Such a terrible tale, beautifully written-terrible in the same way that all stories that pertain to this dark slice of history are terrible.
"She was a girl. In Nazi Germany. How fitting that she was discovering the power of words." These few lines from The Book Thief, by Markus Zusak, best sum up the basic bones of the story. The rest is the meat that is best digested by each individual on their own.
The power of words. Every once in a while I come across a book that totally engulfs me and climbs deep inside my soul, never to let go--a book that possesses me to such an extent that I feel as if the story belongs to me. The Book Thief is one of these books.
The power of words. What initially captivated me was the unique style, relayed with such simple eloquence through an unexpected narrator whose credibility is not to be questioned. After that, it was the descriptions, both poetic and fresh.

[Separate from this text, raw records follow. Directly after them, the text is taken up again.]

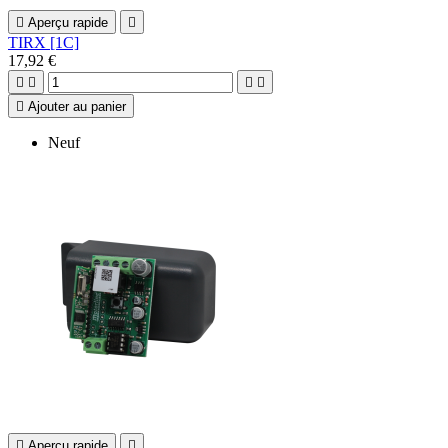

Aperçu rapide

TIRX [1C]
17,92 €





Ajouter au panier
Neuf

Aperçu rapide
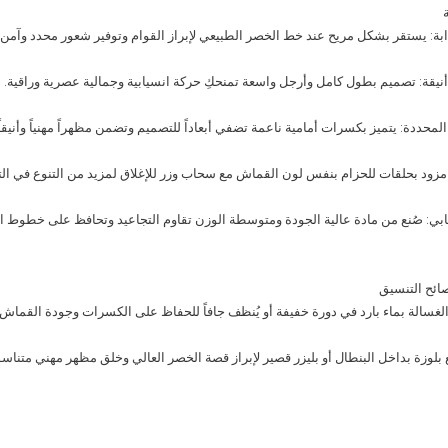
ة: يستقر بشكل مريح عند خط الخصر الطبيعي لإبراز القوام وتوفير شعور محدد وآمن.
يقة: تصميم بطول كامل وأرجل واسعة تمنحكِ حركة انسيابية وجمالية عصرية وراقية.
حددة: يتميز بكسرات أمامية ناعمة تضفي أبعاداً للتصميم وتضمن مظهراً مهنياً وأنيقاً
زود بحلقات للحزام بنفس لون القماش مع سحاب وزر للإغلاق لمزيد من التنوع في ال
ي: صُنع من مادة عالية الجودة ومتوسطة الوزن تقاوم التجاعيد وتحافظ على خطوط ا
صائح التنسيق
 الغسالة بماء بارد في دورة خفيفة أو يُنظف جافاً للحفاظ على الكسرات وجودة القماش.
ع بلوزة بداخل البنطال أو بليزر قصير لإبراز قصة الخصر العالي وخلق مظهر مهني متناس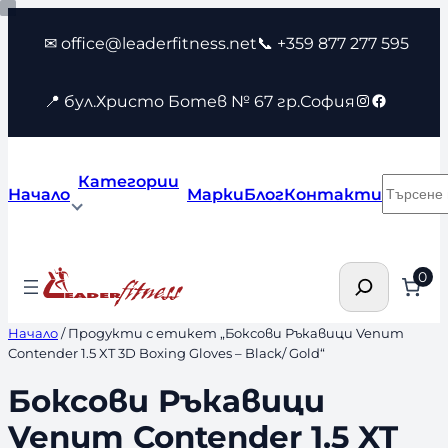
Към
✉ office@leaderfitness.net
📞 +359 877 277 595
съдържанието
Instagram
Faceboo
📍 бул.Христо Ботев № 67 гр.София
Категории
Търсен
Начало
Марки
Блог
Контакти
Търсене
0
Начало
/ Продукти с етикет „Боксови Ръкавици Venum
Contender 1.5 XT 3D Boxing Gloves – Black/ Gold“
Боксови Ръкавици
Venum Contender 1.5 XT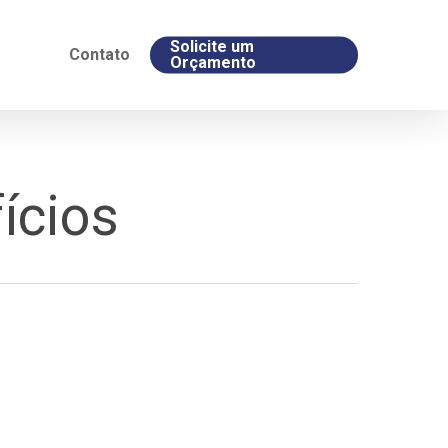
Solicite um
Contato
Orçamento
ícios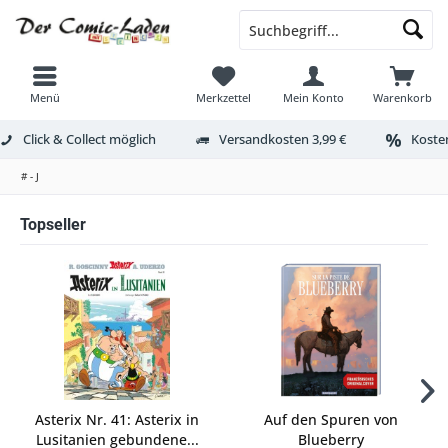
Menü
Merkzettel
Mein Konto
Warenkorb
Click & Collect möglich
Versandkosten 3,99 €
Kosten
# - J
Topseller
Asterix Nr. 41: Asterix in
Auf den Spuren von
Lusitanien gebundene...
Blueberry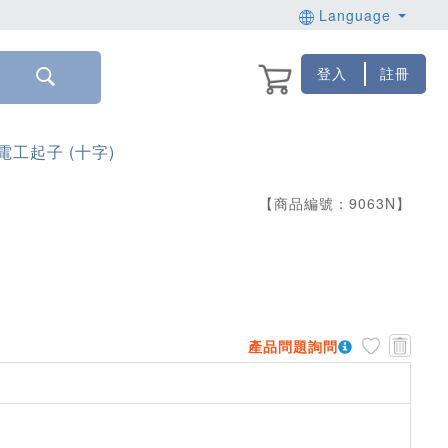
Language
登入
註冊
電工起子 (十字)
【商品編號：
9063
N
】
產品問題詢問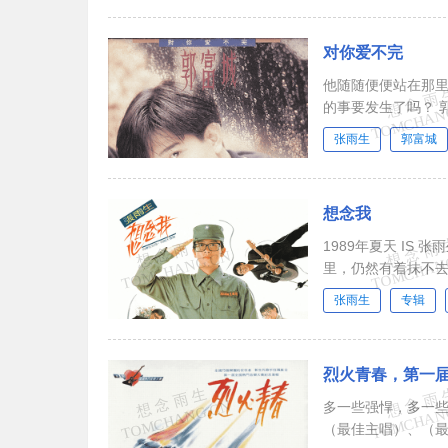
对你爱不完
他随随便便站在那里
张雨生
郭富城
想念我
1989年夏天 IS
里，仍然有着抹不
张雨生
专辑
烈火青春，第一
多一些强悍，多一些精
（最佳主唱）、（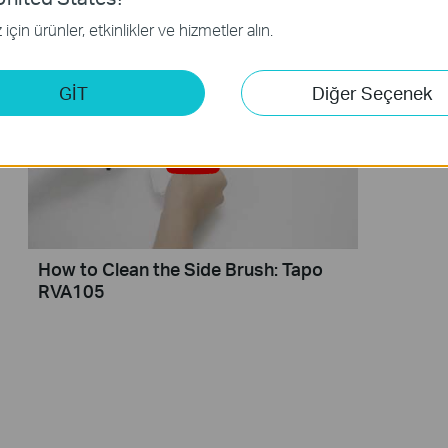
RVA10
için ürünler, etkinlikler ve hizmetler alın.
GİT
Diğer Seçenek
How to Clean the Side Brush: Tapo
RVA105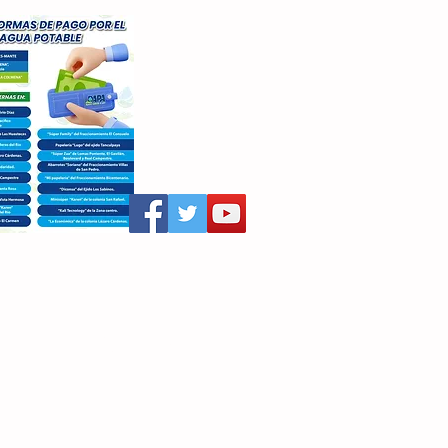
aritza Villegas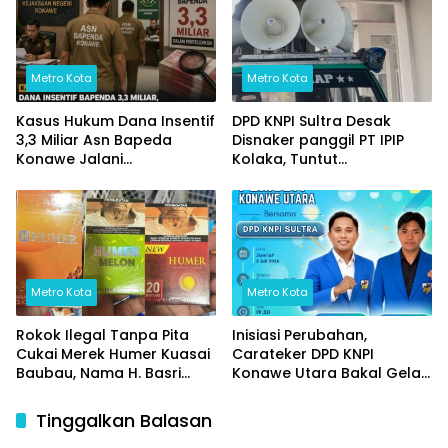
Metro Kota
Metro Kota
Kasus Hukum Dana Insentif
DPD KNPI Sultra Desak
3,3 Miliar Asn Bapeda
Disnaker panggil PT IPIP
Konawe Jalani
Kolaka, Tuntut
pemeriksaan Di Kajaksan,
Transparansi Data Pekerja
Lokal/Data perkeja luar
daerah dan Jaminan
Keselamatan Kerja
Metro Kota
Metro Kota
Rokok Ilegal Tanpa Pita
Inisiasi Perubahan,
Cukai Merek Humer Kuasai
Carateker DPD KNPI
Baubau, Nama H. Basri
Konawe Utara Bakal Gelar
Mencuat, Aparat ‘ penegak
Diskusi Pemuda
Hukum Bertidak Tegas
Tinggalkan Balasan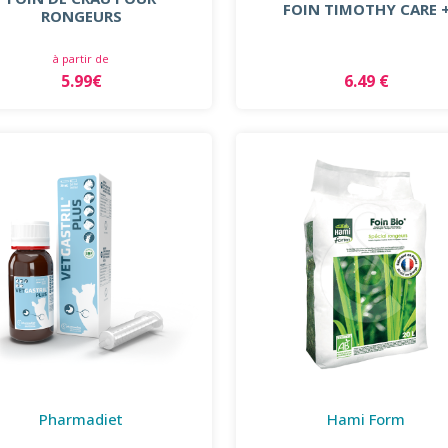
FOIN TIMOTHY CARE 
RONGEURS
à partir de
5.99€
6.49 €
Pharmadiet
Hami Form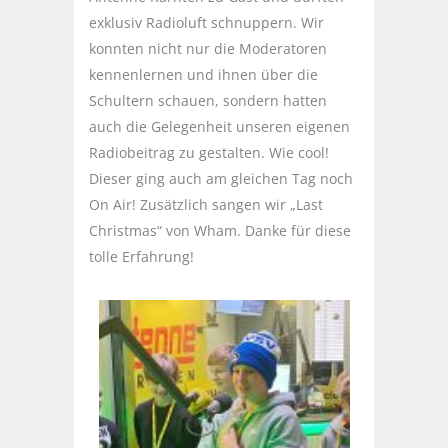
exklusiv Radioluft schnuppern. Wir
konnten nicht nur die Moderatoren
kennenlernen und ihnen über die
Schultern schauen, sondern hatten
auch die Gelegenheit unseren eigenen
Radiobeitrag zu gestalten. Wie cool!
Dieser ging auch am gleichen Tag noch
On Air! Zusätzlich sangen wir „Last
Christmas“ von Wham. Danke für diese
tolle Erfahrung!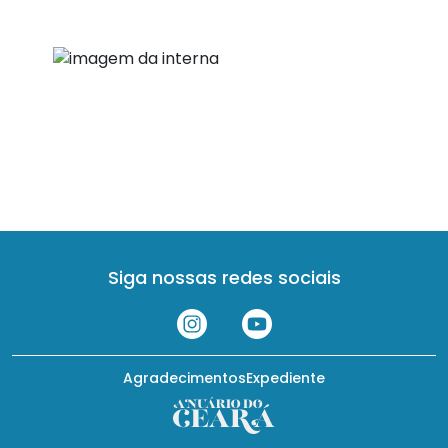
Siga nossas redes sociais
Agradecimentos
Expediente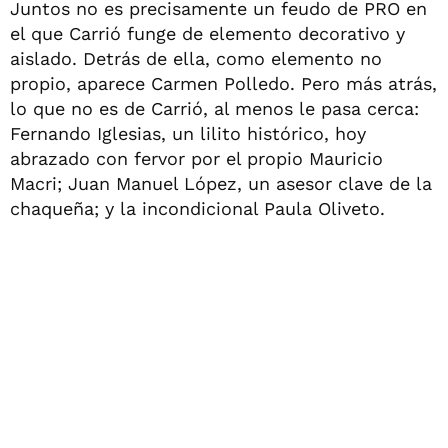
Juntos no es precisamente un feudo de PRO en
el que Carrió funge de elemento decorativo y
aislado. Detrás de ella, como elemento no
propio, aparece Carmen Polledo. Pero más atrás,
lo que no es de Carrió, al menos le pasa cerca:
Fernando Iglesias, un lilito histórico, hoy
abrazado con fervor por el propio Mauricio
Macri; Juan Manuel López, un asesor clave de la
chaqueña; y la incondicional Paula Oliveto.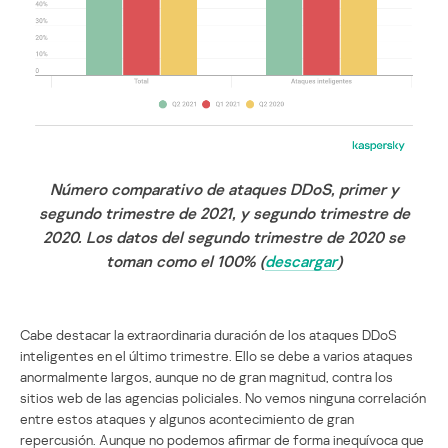
Número comparativo de ataques DDoS, primer y
segundo trimestre de 2021, y segundo trimestre de
2020. Los datos del segundo trimestre de 2020 se
toman como el 100% (
descargar
)
Cabe destacar la extraordinaria duración de los ataques DDoS
inteligentes en el último trimestre. Ello se debe a varios ataques
anormalmente largos, aunque no de gran magnitud, contra los
sitios web de las agencias policiales. No vemos ninguna correlación
entre estos ataques y algunos acontecimiento de gran
repercusión. Aunque no podemos afirmar de forma inequívoca que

Who cannot appreciate such a picture as: "...Rosa Hubermann had a face decorated with constant fury. That was how the creases were made in the cardboard texture of her complexion."? The story is rife with these delicious types of scenic portrayals. The author forces the reader to see things in a manner slightly off-normal and vividly colored. It was easy to step through the painted words and go back in time--back into a harsh world of passion, deprivation, and devastation. It was easy to fall in love with Hans and Rosa and Rudy, just as easily as Liesel did. It was easy to experience the young girl's pain through the loss of her mother and brother and share her joys and failures as she came of age in war-torn Nazi Germany. Such is the power of words.
The power of words. The story examines all sides of that command and demonstrates how easily that power can corrupt the unsuspecting, maim the weak, uplift a wounded spirit, or alter an innocence warped by the perversities of war.
The lives that touched me within these emotionally dynamic and turbulent pages occasionally drove me to laughter or tears. Yet more often, I was inexorably caught within a long wave of my own pondering mind, overwhemed by "the power of the words." I'm certain the movie will be a worthwhile see, but I doubt it can match the tragic beauty of the written work.